The so-called GASB Rule 45 went into effect just this year for jurisdictions with more than $100 million a year in annual revenue. However, municipalities were given three years to adjust. Mead said GASB officials are aware it is causing a seismic shift in government accounting standards and could cause significant belt-tightening on retiree health benefits.

"The obligation is quite large in some cases," Mead said. "It's not a minor issue.

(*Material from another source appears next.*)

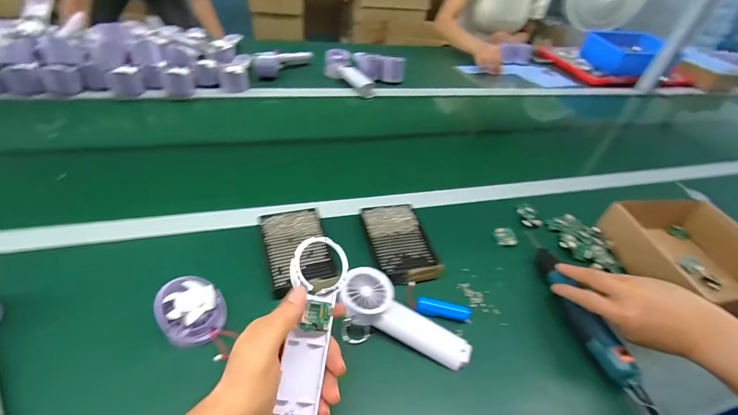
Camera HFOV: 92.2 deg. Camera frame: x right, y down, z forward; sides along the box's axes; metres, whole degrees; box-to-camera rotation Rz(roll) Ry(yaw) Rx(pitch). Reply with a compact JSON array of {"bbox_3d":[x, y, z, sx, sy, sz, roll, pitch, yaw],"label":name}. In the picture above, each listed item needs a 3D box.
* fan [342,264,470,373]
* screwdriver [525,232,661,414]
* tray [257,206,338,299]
[{"bbox_3d":[0.041,0.138,0.433,0.168,0.029,0.063,34,49,4],"label":"fan"},{"bbox_3d":[0.283,0.141,0.485,0.040,0.033,0.281,-7,41,-8],"label":"screwdriver"},{"bbox_3d":[-0.099,0.061,0.498,0.085,0.020,0.154,-13,45,-14],"label":"tray"}]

It's not chicken feed."

Montgomery County's estimated health-care liability is high compared with other jurisdictions, but officials said it included not just the county and the public schools, as in the other communities, but also Montgomery College and the county's portion of the Maryland-National Capital Park and Planning Commission.

Arlington's obligation is higher than other Northern Virginia jurisdictions, Carlee said, because the county offers "a more generous retiree benefit" than others.

"Some of us are very generous in trying to maintain a continuity of health care and some don't do a thing," he said.

J. Walter Tejada, vice chairman of the Arlington board and a candidate for a board seat, said residents should not be worried about whether the county will be able to pay and said officials are planning how to handle the situation.

"We have a track record of paying our bills," he said.

Though governments have agreed to follow GASB's standards when preparing their financial statements, some governments have rebelled at adding the big number to their financial statement calculations. In Texas, legislators angry over the rules said governments didn't need to follow them. Connecticut created an alternative rule-making organization.

But bond-ratings agencies such as Moody's Investors Service, Fitch Ratings and Standard & Poor's have made it clear they expect local and state governments to take some action to show they have acknowledged the full liability and are trying to make sure their budgets are balanced. San Diego, for example, has eliminated health benefits for some city employees; North Carolina now requires new state employees to work for the state for 20 years instead of five years to receive health benefits in retirement.

Fairfax County has put aside $48.2 million toward its retirement health benefits, said Robert L. Mears, the county's director of finance.

"We've been way out ahead on this issue for years and carefully setting aside funding," he said. "We're comfortable in this first year of implementation."